The planet is named EPIC 228813918 b, and it has the second-shortest orbital period of any planet ever discovered. The new planet has a radius 0.89 times as large as Earth's, but it's much denser than our little blue marble — about 249 times denser, giving it a mass more than twice that of Saturn. Located 310 light years from Earth, EPIC orbits an M-type red dwarf.
EPIC was identified by an international team lead by Alexis Smith of the German Aerospace Center's (DLR) Institute of Planetary Research in Berlin. A paper proving that EPIC was a planet, not a small star, was published on arXiv.org on July 14.
"We use its K2 light curve, radial velocities, archival images, adaptive optics imaging and a catalog of [eclipsing binary stars (EB)] to demonstrate that EPIC 228813918 is a transiting planetary system, and not an EB," the paper reads.
They also identified the star's chemical composition: an iron core surrounded by a silicate mantle, just like Earth.

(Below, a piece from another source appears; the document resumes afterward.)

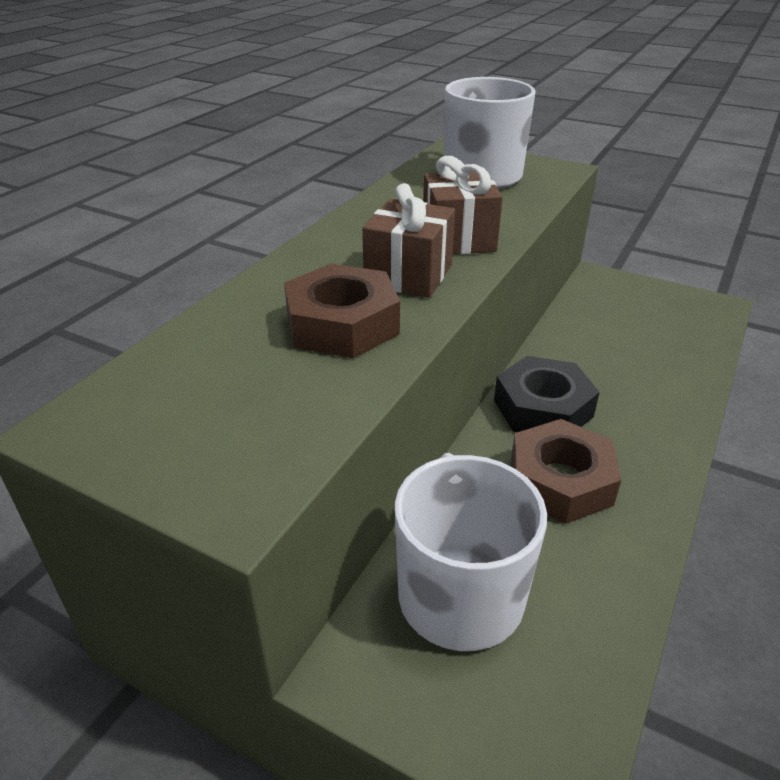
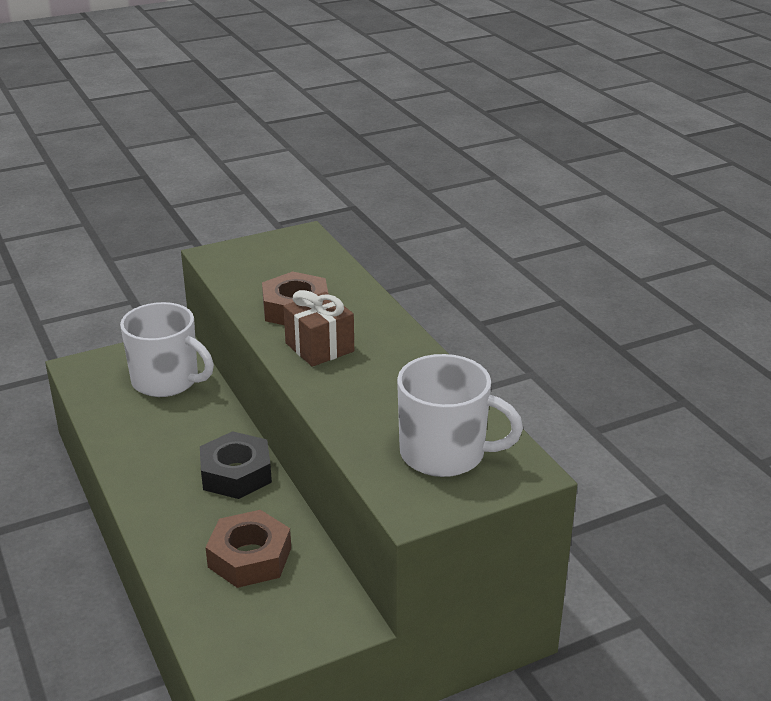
camera: 125 degrees right, 5 degrees down
(458, 239) = (342, 385): brown gift -> none
(560, 481) = (179, 445): brown nut -> brown nut (250, 557)

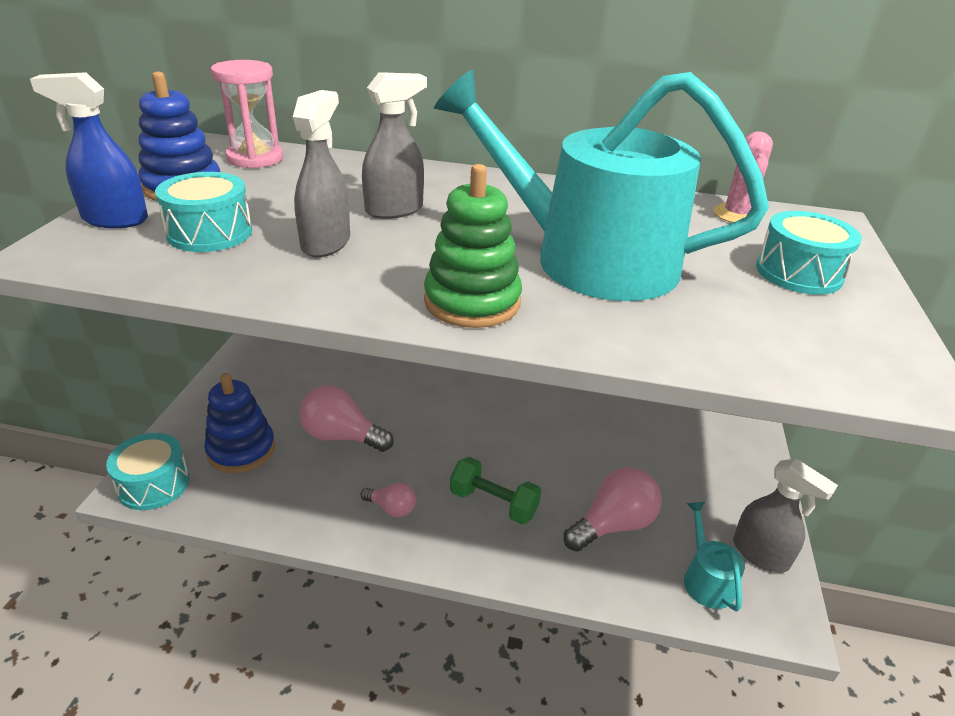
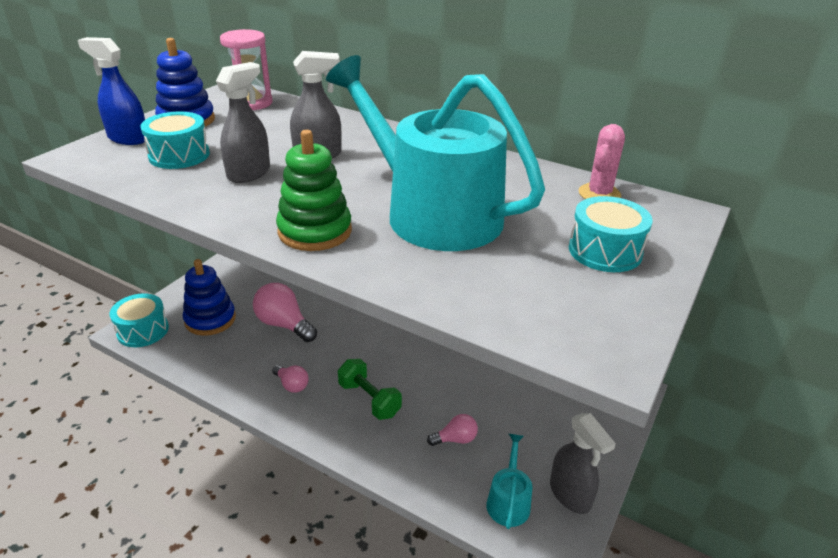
camera: 20 degrees right, 0 degrees up
(613, 525) = (455, 439): pink light bulb -> pink light bulb, size x0.55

"Discovering and characterizing extreme systems, such as ultra-short-period planets like EPIC 228813918, is important, as they offer constraints for planet formation theories. Furthermore, they allow us to begin to constrain their interior structure and potentially that of longer-period planets too, if they are shown to be a single population of objects," the team added.
Unfortunately for EPIC, it missed out on the universe record by only four minutes. KOI-1843b also orbits an M-dwarf, but that planet completes an orbit every four hours and 16 minutes. Also like EPIC, KOI is roughly Earth's size.